Том 2. Машины и волки - Страница 86


К оглавлению

86

– И нет: – это не дом в русской разрухе, – это душа Лоллия Львовича – в «Черном Вороне», ночью. – Но в запаленном, как лошадь, каменном доме – горит лампада:

– В Великий пост в России – в сумерки, когда перезванивают великопостно колокола и хрустнут ручьи под ногами, – как в июне в росные рассветы в березовой горечи, – как в белые ночи, – сердце берет кто-то в руку, сжимает (зеленеет в глазах свет и кажется, что смотришь на солнце через закрытые веки) – сердце наполнено, сердце трепещет, – и знаешь, что это мир, что сердце в руки взяла земля, что ты связан с миром, с его землей, с его чистотой. – Эта свечка: Лиза Калитина.

Ночь. Мрак. «Черный Ворон».

– Ты понимаешь, Лоллий, она ничего не сказала. Я коснулся ее как чистоты, как молодости, как целомудрия; целуя ее, я прикасался ко всему прекрасному в мире. – Отец мне показал фотографии: и меня мучит, как я, нечистый, – нечистый, – посмел коснуться чистоты…
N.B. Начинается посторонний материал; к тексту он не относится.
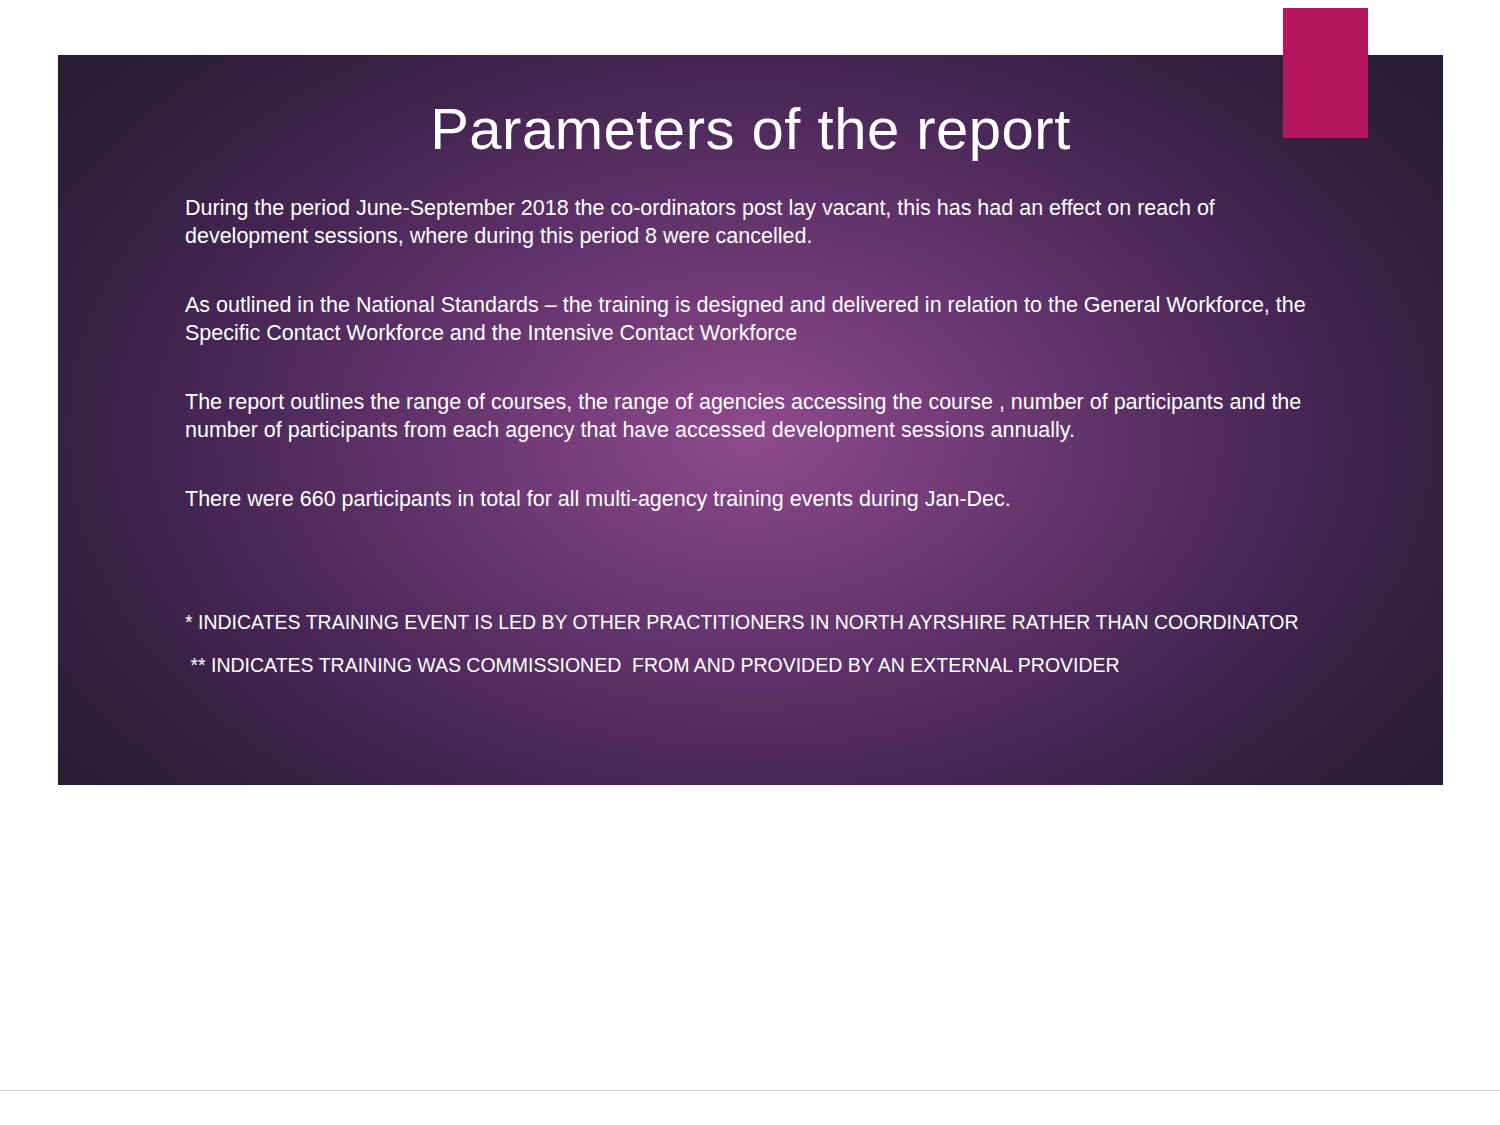Parameters of the report
During the period June-September 2018 the co-ordinators post lay vacant, this has had an effect on reach of development sessions, where during this period 8 were cancelled.
As outlined in the National Standards – the training is designed and delivered in relation to the General Workforce, the Specific Contact Workforce and the Intensive Contact Workforce
The report outlines the range of courses, the range of agencies accessing the course , number of participants and the number of participants from each agency that have accessed development sessions annually.
There were 660 participants in total for all multi-agency training events during Jan-Dec.
* INDICATES TRAINING EVENT IS LED BY OTHER PRACTITIONERS IN NORTH AYRSHIRE RATHER THAN COORDINATOR
** INDICATES TRAINING WAS COMMISSIONED FROM AND PROVIDED BY AN EXTERNAL PROVIDER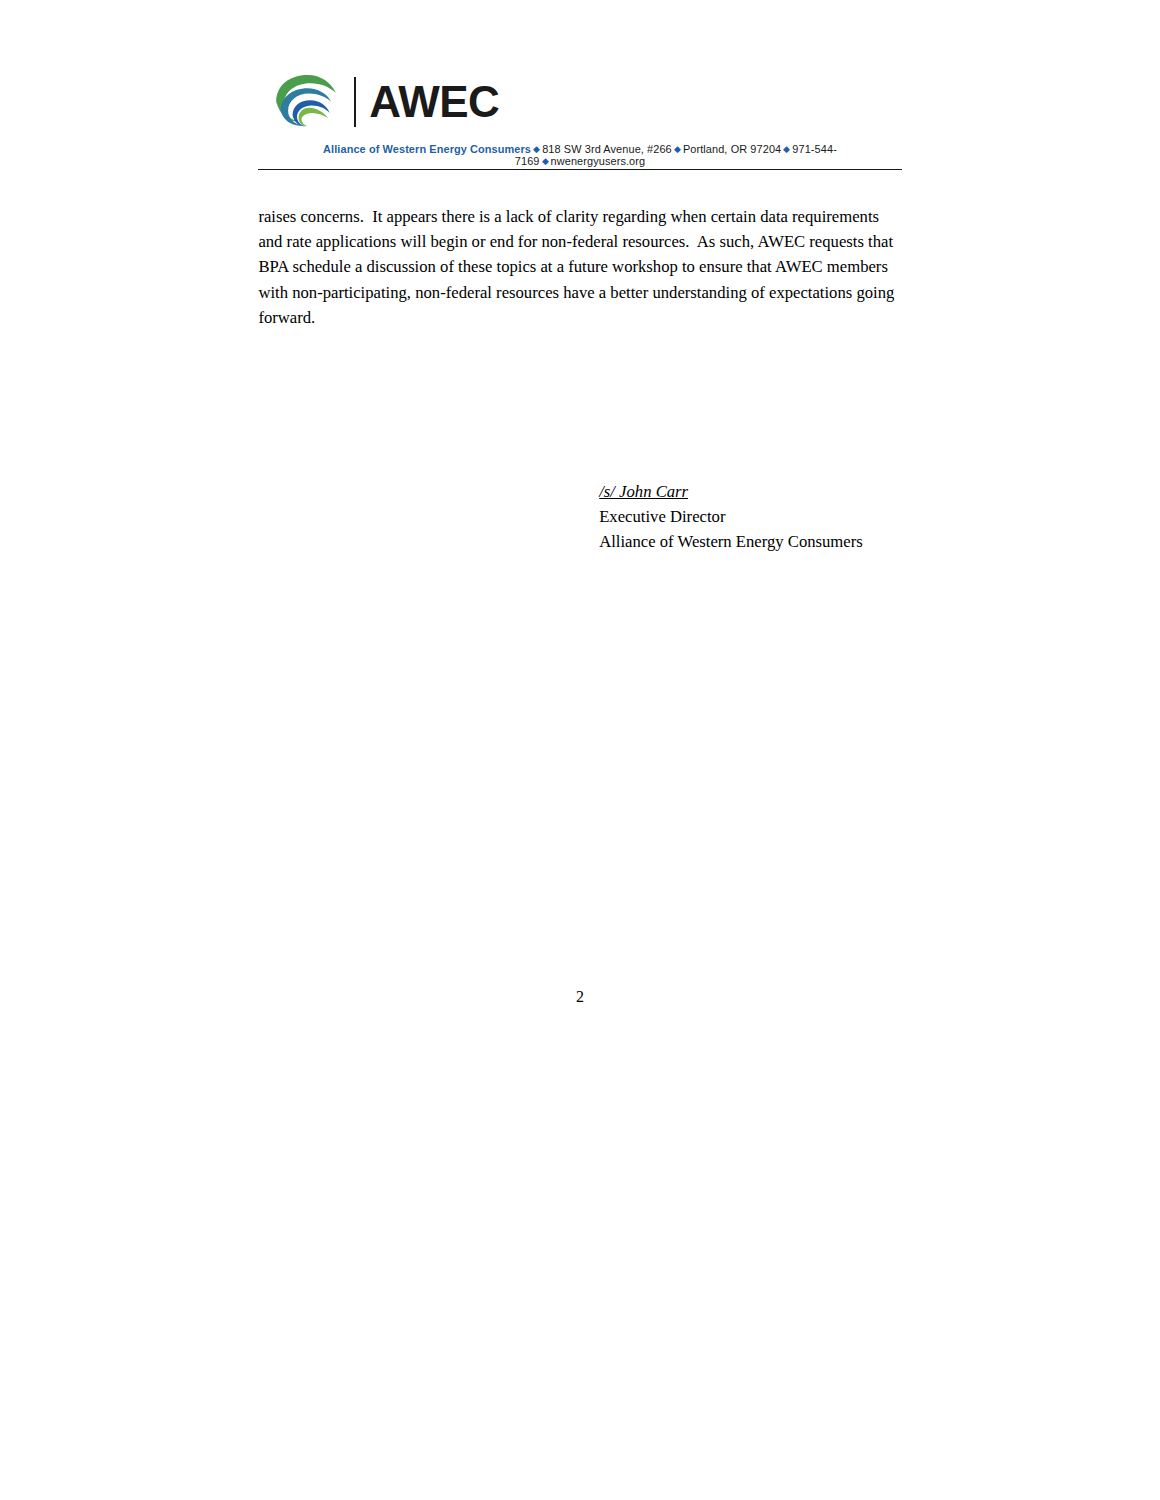AWEC
Alliance of Western Energy Consumers◆818 SW 3rd Avenue, #266◆Portland, OR 97204◆971-544-7169◆nwenergyusers.org
raises concerns. It appears there is a lack of clarity regarding when certain data requirements and rate applications will begin or end for non-federal resources. As such, AWEC requests that BPA schedule a discussion of these topics at a future workshop to ensure that AWEC members with non-participating, non-federal resources have a better understanding of expectations going forward.
/s/ John Carr
Executive Director
Alliance of Western Energy Consumers
2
– Уйди, Павел. Я хочу побыть один. Я люблю Лизу. Господи, все гибнет… – Лоллий Львович был горек своей жизнью, он был фантаст, – он не замечал сотен одеял, воткнутых во все его окна, – и поднятый воротник – даже у пальто – шанс, чтоб не заползла вошь. Но – он же умел: и книгам подмигивать, сидя над ними ночами, – книгам, которые хранили иной раз великолепные замшевые запахи барских рук. – –

Ночь. Мрак. «Черный Ворон».

Фита. – –

В черном зале польской Миссии, на Домберге, – темно. Там, внизу, в городе – проходит метель. В полях, в лесах над Балтикой, у взморий – еще воет снег, еще кружит снег, еще стонут сосны, – не разберешь: сирена ль кричит на маяке или ветер гудит, – или подлинные сирены встали со дна морского. Муть. Мгла. И из мути так показалось – над полями, над взморьем, как у Чехова черный монах, – лицо мистера Роберта Смита, как череп, – не разберешь: двадцать восемь или пятьдесят или тысячелетие: на ресницы, на веки, на щеки – иней садится как на мертвое: лицу леденить коньяком – в морозе черепов и коньяк – пить из черепа, как когда-то Олег. –

– В черном зале польской Миссии темно. Полякам не простить – Россию: в смутные годы, смутью и мутью, – сходятся два народа делить неделимое. В Смутное время воевода Шеин бил поляков под Смоленском, и в новую Смуту в Россию приходили поляки к Смоленску. Не поделить неделимое и – не найти той веревочки, которой связал Россию и Польшу – в смутах – черт. В черной Миссии, – в черном зале в вышгороде – в креслах у камина сидят черные тени. О чем раговор?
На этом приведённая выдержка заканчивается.